#### DATA TO USE:
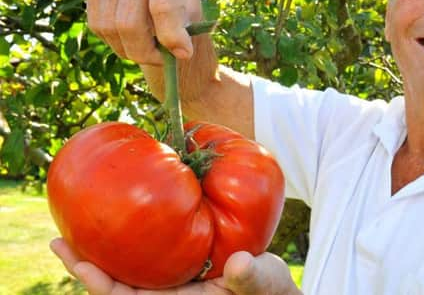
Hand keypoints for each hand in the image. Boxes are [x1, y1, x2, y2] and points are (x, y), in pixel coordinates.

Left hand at [50, 238, 301, 294]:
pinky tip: (122, 223)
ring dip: (102, 254)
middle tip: (60, 240)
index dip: (102, 284)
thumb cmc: (272, 292)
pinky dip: (128, 244)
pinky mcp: (180, 268)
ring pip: (128, 272)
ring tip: (77, 232)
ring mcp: (172, 283)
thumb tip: (238, 265)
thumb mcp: (265, 283)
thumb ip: (251, 277)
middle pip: (117, 286)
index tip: (80, 263)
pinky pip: (146, 259)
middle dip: (88, 267)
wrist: (275, 290)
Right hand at [86, 0, 218, 104]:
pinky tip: (133, 38)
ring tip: (150, 50)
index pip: (163, 7)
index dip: (173, 37)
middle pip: (131, 24)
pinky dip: (115, 41)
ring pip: (111, 29)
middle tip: (163, 59)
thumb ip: (189, 16)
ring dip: (131, 50)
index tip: (185, 54)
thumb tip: (179, 52)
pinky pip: (98, 24)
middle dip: (147, 52)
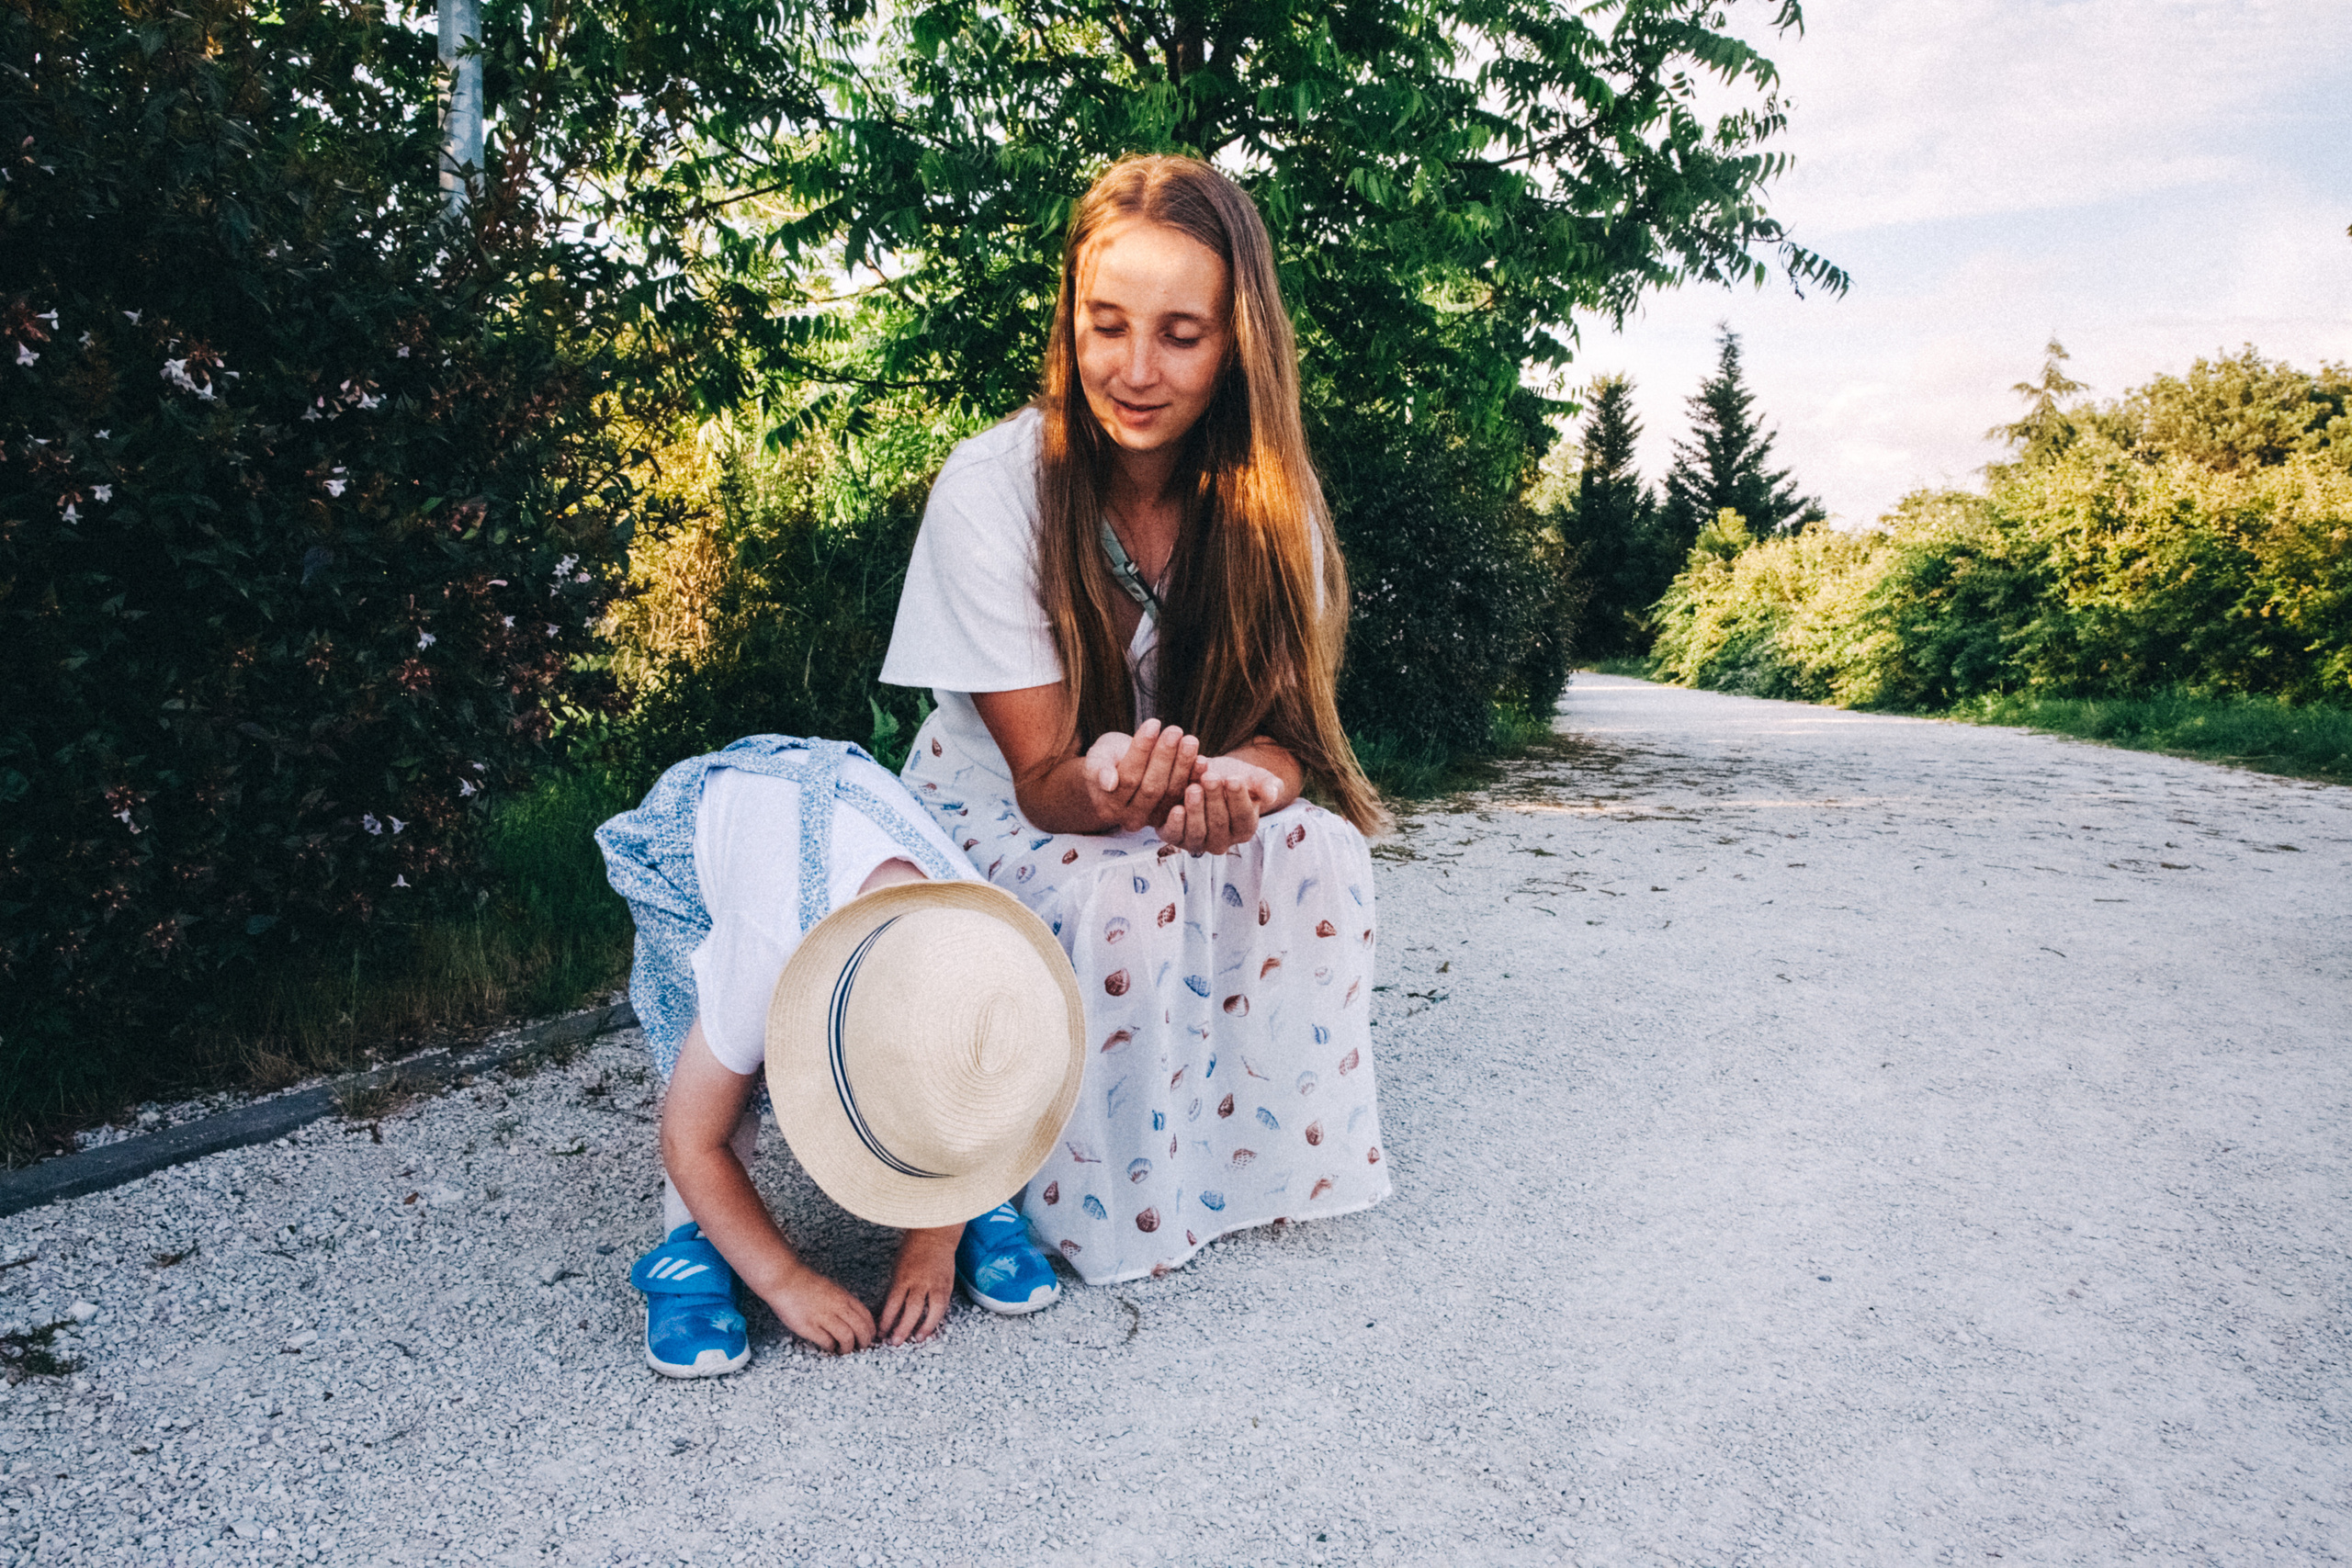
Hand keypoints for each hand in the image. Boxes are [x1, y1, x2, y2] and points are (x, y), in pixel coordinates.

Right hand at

#### AIM OF THE EXERCISE:
Restate every entry above word for word; no picture belongs in the copy.

#### ANSWER SECTION:
Hand keypoints for each hand in the image. Boxes are [x1, y1, x2, y2] and points are (x, y), in pixel coordinates.

Left hand at [50, 238, 301, 294]:
pinky tip: (122, 223)
ring dip: (102, 254)
middle tip: (60, 240)
index dip: (102, 284)
thumb cmc: (272, 292)
pinky dip: (128, 244)
pinky mcp: (180, 268)
ring pip: (128, 272)
ring tip: (77, 232)
ring mcp: (172, 283)
thumb tip: (238, 265)
thumb mcp: (265, 283)
thumb ip: (251, 277)
middle pip: (117, 286)
index tip: (80, 263)
pinky pip: (146, 259)
middle dip: (88, 267)
wrist: (275, 290)
Right hand at [86, 0, 218, 104]:
pinky tip: (133, 38)
ring tip: (150, 50)
index pip: (163, 7)
index dip: (173, 37)
middle pip: (131, 24)
pinky dip: (115, 41)
ring pip: (111, 29)
middle tip: (163, 59)
thumb ip: (189, 16)
ring dip: (131, 50)
index tip: (185, 54)
thumb tip: (179, 52)
pinky pip: (98, 24)
middle dip: (147, 52)
Hand keypoints for each hand in the image. Boxes are [x1, y1, x2, y2] and points are (x, y), in pixel coordinates.

Right hand at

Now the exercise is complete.